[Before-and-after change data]

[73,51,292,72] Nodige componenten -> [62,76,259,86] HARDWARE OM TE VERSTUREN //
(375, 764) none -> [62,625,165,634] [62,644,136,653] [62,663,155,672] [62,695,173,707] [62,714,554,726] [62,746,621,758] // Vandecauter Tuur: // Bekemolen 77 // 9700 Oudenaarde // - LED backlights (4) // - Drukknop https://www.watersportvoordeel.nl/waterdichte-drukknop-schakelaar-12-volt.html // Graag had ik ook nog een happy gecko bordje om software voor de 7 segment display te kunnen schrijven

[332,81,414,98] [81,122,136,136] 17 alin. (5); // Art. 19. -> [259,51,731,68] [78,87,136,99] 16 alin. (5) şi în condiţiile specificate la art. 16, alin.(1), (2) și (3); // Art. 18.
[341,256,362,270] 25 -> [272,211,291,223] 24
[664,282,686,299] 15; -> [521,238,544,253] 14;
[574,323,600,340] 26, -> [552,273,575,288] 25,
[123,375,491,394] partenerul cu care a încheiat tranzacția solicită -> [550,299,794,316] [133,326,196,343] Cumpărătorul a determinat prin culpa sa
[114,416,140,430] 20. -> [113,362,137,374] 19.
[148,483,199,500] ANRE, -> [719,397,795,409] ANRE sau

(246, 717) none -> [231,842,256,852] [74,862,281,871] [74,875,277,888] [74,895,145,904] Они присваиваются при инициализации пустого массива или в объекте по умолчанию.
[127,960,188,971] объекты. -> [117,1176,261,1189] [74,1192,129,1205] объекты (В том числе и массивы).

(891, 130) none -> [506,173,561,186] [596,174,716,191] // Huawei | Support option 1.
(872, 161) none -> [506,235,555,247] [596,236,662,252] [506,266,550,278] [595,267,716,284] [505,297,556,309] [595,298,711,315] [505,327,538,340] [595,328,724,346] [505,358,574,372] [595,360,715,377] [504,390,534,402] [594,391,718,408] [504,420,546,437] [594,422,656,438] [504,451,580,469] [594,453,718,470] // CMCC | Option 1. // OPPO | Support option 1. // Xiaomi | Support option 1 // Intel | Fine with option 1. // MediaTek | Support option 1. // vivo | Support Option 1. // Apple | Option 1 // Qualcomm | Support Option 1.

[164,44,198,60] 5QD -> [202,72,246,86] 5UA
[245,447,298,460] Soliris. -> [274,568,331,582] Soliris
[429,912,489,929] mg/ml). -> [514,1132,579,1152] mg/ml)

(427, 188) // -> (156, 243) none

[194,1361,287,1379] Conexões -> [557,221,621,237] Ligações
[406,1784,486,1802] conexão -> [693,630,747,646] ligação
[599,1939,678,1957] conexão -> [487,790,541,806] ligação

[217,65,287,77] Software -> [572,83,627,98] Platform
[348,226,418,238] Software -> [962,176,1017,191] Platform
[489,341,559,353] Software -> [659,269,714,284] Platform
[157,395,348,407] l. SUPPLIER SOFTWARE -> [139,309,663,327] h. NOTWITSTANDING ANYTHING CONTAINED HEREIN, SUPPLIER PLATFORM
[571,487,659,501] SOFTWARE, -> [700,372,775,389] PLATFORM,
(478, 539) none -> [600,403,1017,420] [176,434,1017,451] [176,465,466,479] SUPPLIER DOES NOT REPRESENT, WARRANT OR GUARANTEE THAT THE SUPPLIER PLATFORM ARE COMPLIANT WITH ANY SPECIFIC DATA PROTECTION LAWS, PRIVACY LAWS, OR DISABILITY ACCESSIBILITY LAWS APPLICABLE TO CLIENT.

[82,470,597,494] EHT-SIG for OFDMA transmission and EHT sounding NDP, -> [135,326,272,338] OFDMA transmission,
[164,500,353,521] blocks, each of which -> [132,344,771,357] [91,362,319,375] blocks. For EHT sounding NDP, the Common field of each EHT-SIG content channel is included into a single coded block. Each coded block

_What to do:_ The records above are to be repeated in full, word for word.

_Answer section:_
[73,51,292,72] Nodige componenten -> [62,76,259,86] HARDWARE OM TE VERSTUREN //
(375, 764) none -> [62,625,165,634] [62,644,136,653] [62,663,155,672] [62,695,173,707] [62,714,554,726] [62,746,621,758] // Vandecauter Tuur: // Bekemolen 77 // 9700 Oudenaarde // - LED backlights (4) // - Drukknop https://www.watersportvoordeel.nl/waterdichte-drukknop-schakelaar-12-volt.html // Graag had ik ook nog een happy gecko bordje om software voor de 7 segment display te kunnen schrijven

[332,81,414,98] [81,122,136,136] 17 alin. (5); // Art. 19. -> [259,51,731,68] [78,87,136,99] 16 alin. (5) şi în condiţiile specificate la art. 16, alin.(1), (2) și (3); // Art. 18.
[341,256,362,270] 25 -> [272,211,291,223] 24
[664,282,686,299] 15; -> [521,238,544,253] 14;
[574,323,600,340] 26, -> [552,273,575,288] 25,
[123,375,491,394] partenerul cu care a încheiat tranzacția solicită -> [550,299,794,316] [133,326,196,343] Cumpărătorul a determinat prin culpa sa
[114,416,140,430] 20. -> [113,362,137,374] 19.
[148,483,199,500] ANRE, -> [719,397,795,409] ANRE sau

(246, 717) none -> [231,842,256,852] [74,862,281,871] [74,875,277,888] [74,895,145,904] Они присваиваются при инициализации пустого массива или в объекте по умолчанию.
[127,960,188,971] объекты. -> [117,1176,261,1189] [74,1192,129,1205] объекты (В том числе и массивы).

(891, 130) none -> [506,173,561,186] [596,174,716,191] // Huawei | Support option 1.
(872, 161) none -> [506,235,555,247] [596,236,662,252] [506,266,550,278] [595,267,716,284] [505,297,556,309] [595,298,711,315] [505,327,538,340] [595,328,724,346] [505,358,574,372] [595,360,715,377] [504,390,534,402] [594,391,718,408] [504,420,546,437] [594,422,656,438] [504,451,580,469] [594,453,718,470] // CMCC | Option 1. // OPPO | Support option 1. // Xiaomi | Support option 1 // Intel | Fine with option 1. // MediaTek | Support option 1. // vivo | Support Option 1. // Apple | Option 1 // Qualcomm | Support Option 1.

[164,44,198,60] 5QD -> [202,72,246,86] 5UA
[245,447,298,460] Soliris. -> [274,568,331,582] Soliris
[429,912,489,929] mg/ml). -> [514,1132,579,1152] mg/ml)

(427, 188) // -> (156, 243) none

[194,1361,287,1379] Conexões -> [557,221,621,237] Ligações
[406,1784,486,1802] conexão -> [693,630,747,646] ligação
[599,1939,678,1957] conexão -> [487,790,541,806] ligação

[217,65,287,77] Software -> [572,83,627,98] Platform
[348,226,418,238] Software -> [962,176,1017,191] Platform
[489,341,559,353] Software -> [659,269,714,284] Platform
[157,395,348,407] l. SUPPLIER SOFTWARE -> [139,309,663,327] h. NOTWITSTANDING ANYTHING CONTAINED HEREIN, SUPPLIER PLATFORM
[571,487,659,501] SOFTWARE, -> [700,372,775,389] PLATFORM,
(478, 539) none -> [600,403,1017,420] [176,434,1017,451] [176,465,466,479] SUPPLIER DOES NOT REPRESENT, WARRANT OR GUARANTEE THAT THE SUPPLIER PLATFORM ARE COMPLIANT WITH ANY SPECIFIC DATA PROTECTION LAWS, PRIVACY LAWS, OR DISABILITY ACCESSIBILITY LAWS APPLICABLE TO CLIENT.

[82,470,597,494] EHT-SIG for OFDMA transmission and EHT sounding NDP, -> [135,326,272,338] OFDMA transmission,
[164,500,353,521] blocks, each of which -> [132,344,771,357] [91,362,319,375] blocks. For EHT sounding NDP, the Common field of each EHT-SIG content channel is included into a single coded block. Each coded block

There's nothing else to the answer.